• **Task prompt**
Every line below that holds the string "koord" should be copied out.

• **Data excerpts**

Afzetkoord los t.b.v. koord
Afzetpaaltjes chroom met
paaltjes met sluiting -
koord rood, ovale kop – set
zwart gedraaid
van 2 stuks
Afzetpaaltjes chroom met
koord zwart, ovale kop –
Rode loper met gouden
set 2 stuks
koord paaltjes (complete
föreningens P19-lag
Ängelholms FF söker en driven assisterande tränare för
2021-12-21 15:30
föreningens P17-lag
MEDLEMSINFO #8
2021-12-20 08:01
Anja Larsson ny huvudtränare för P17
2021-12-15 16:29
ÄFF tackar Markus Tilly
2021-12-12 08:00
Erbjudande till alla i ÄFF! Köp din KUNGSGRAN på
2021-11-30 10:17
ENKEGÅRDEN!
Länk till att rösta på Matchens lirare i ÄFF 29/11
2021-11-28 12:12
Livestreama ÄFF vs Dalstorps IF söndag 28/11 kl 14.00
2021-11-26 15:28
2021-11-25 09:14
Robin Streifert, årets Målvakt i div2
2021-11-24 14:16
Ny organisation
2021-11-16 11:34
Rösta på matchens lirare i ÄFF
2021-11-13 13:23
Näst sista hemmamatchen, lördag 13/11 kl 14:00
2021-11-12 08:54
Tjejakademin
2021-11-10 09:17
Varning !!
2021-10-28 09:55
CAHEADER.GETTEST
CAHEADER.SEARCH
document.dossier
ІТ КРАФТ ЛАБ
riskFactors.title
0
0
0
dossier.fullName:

...

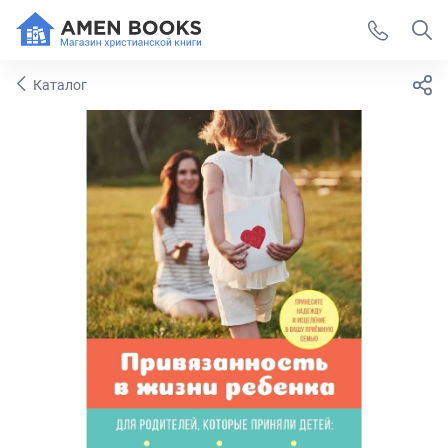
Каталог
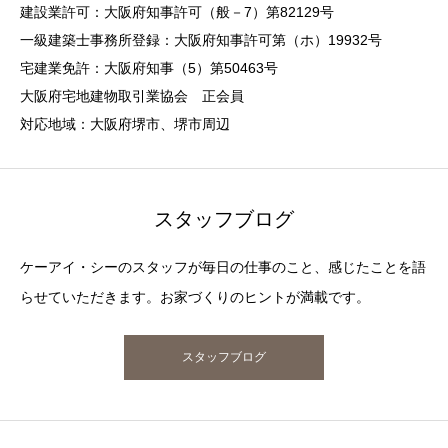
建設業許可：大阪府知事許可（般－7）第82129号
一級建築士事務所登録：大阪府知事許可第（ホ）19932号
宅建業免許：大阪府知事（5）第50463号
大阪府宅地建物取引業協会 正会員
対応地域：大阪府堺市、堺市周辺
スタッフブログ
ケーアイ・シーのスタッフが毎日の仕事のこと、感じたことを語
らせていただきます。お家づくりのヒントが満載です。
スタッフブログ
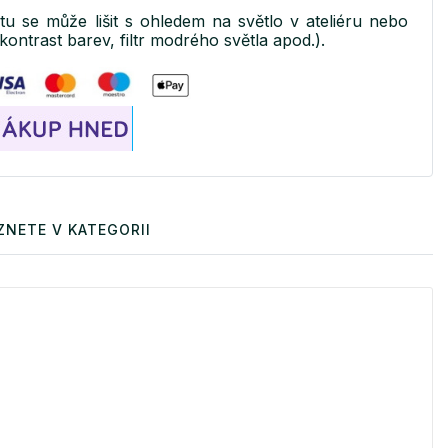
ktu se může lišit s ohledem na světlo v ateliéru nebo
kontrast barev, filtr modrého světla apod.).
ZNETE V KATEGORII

• **Answer to the problem**
Afzetkoord los t.b.v. koord
koord rood, ovale kop – set
koord zwart, ovale kop –
koord paaltjes (complete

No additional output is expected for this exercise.